An ounce of prevention goes a long way.
Perhaps everything should be put on a PM schedule? This is actually the old school approach, and I find it still exists in practice all over the world.
The reliability of a system is an unknown hazard and is affected by the relative timing of the preventative task. This timing comes from the EAM in the form of a work order which is supposed to be generated relative to the wear out of the component. How well this task aligns with reality is quite important. If the preventative work order produced by the EAM system comes out at the wrong time, there is a direct adverse effect on system reliability.
EAM systems are particularly good at forecasting the due date of the next work order and creating a work order to combat a component wear out failure. However, wear is not always easily predicted by the EAM and so we see in practice, that not all EAM generated work orders suppress the wear out failures. One reason for this variance is the EAM system work order was produced based on the system calendar time base along with a programmed periodicity that was established in the past to predict the future wear performance.
We don’t always get this right.
As a result we generate work orders for work that is not required, or work that should have been performed before the component failed, not just after the component failed.
Maybe this sounds familiar?
Calendar based forecasts assume wear is constant with time. It is not.
A metric based in operating hours is often a more complete and precise predictor of a future failure. It’s true most EAM systems today allow predictable work to be actioned and released by either calendar time or operating hours and allow other types of time-indexed counters to trigger PM work orders.
A key to success is producing the work order just ahead of the period of increased risk to failure due to wear. Whether by calendar or some other counter we call the anticipation of failure, and the work order to combat it, the traditional view of maintenance.
This all sounds simple enough.
The basic job of a reliability engineer is to figure out when something will likely fail based on its past performance and schedule a repair or part change. The EAM functionality is used to produce a work order ahead of the failure, and if that work is performed on-time, we should then operate the system with high reliability.

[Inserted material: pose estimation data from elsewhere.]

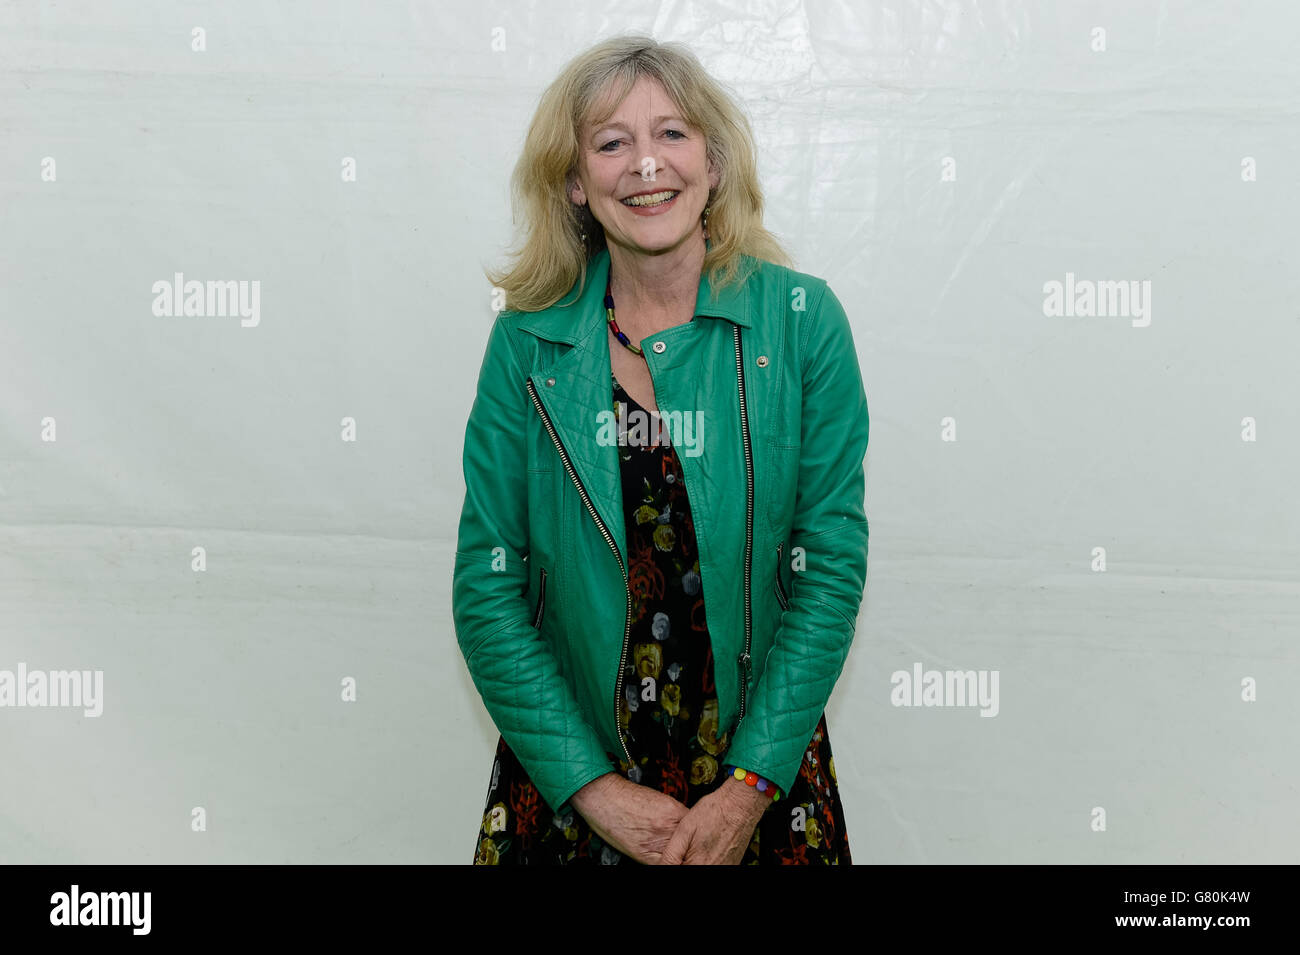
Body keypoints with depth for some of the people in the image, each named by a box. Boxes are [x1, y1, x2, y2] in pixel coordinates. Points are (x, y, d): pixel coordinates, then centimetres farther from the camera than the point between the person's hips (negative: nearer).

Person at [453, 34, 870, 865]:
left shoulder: (803, 319, -7)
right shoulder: (526, 344, -6)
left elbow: (832, 563, -8)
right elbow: (486, 589, -6)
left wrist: (750, 787, -12)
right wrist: (595, 788, -11)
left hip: (763, 773, 0)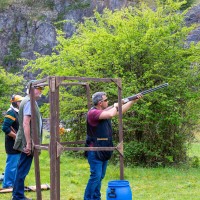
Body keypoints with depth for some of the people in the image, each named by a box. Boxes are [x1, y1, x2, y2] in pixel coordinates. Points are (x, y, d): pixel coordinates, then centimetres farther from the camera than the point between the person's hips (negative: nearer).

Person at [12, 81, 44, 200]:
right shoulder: (29, 102, -15)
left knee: (22, 170, 15)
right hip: (28, 143, -10)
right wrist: (28, 144, -23)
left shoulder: (29, 101, 16)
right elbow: (25, 124, -23)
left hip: (29, 142, 10)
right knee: (23, 170, -4)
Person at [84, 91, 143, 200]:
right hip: (95, 151, -9)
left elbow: (121, 110, 19)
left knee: (100, 177, 14)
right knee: (95, 176, -10)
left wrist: (134, 100, 15)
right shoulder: (93, 112, -18)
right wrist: (115, 106, -10)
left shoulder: (105, 111, 10)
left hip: (104, 151, 9)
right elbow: (110, 114, -31)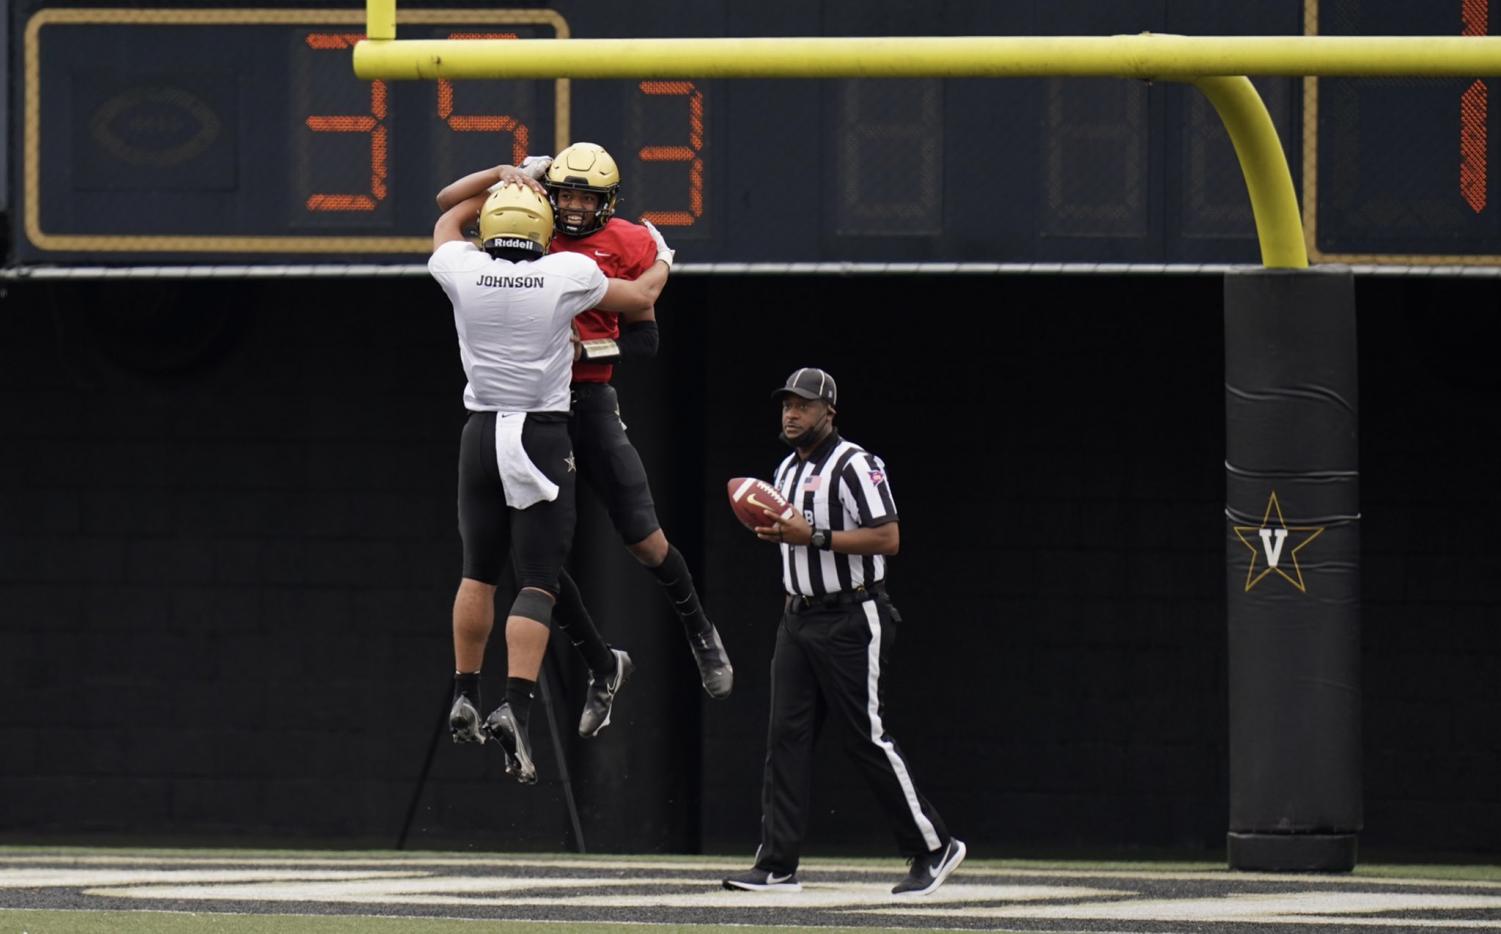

The reliability side of this conjecture, when combined with an EAM to support, is problematic.
If the work order is either ill-timed from the EAM or not performed on time during the maintenance work execution, there is an increased finite probability that the preventative task will not succeed in its purpose to prevent a failure. Equally devastating, if the PM schedule is poorly aligned or poorly actioned, the general result mirrors the performance expected from a repair maintenance policy, and the system can decay into a ridiculously low level of reliability, with near constant sporadic wear out of one of the many components within the system.
When preventative maintenance is properly practiced so that it embraces all components known to be subject to wear out, a repairable system can operate at high reliability and availability with a very low “pure chance” failure rate and do so for indefinitely long periods of time.
Determining what to put into the EAM is really where the game begins.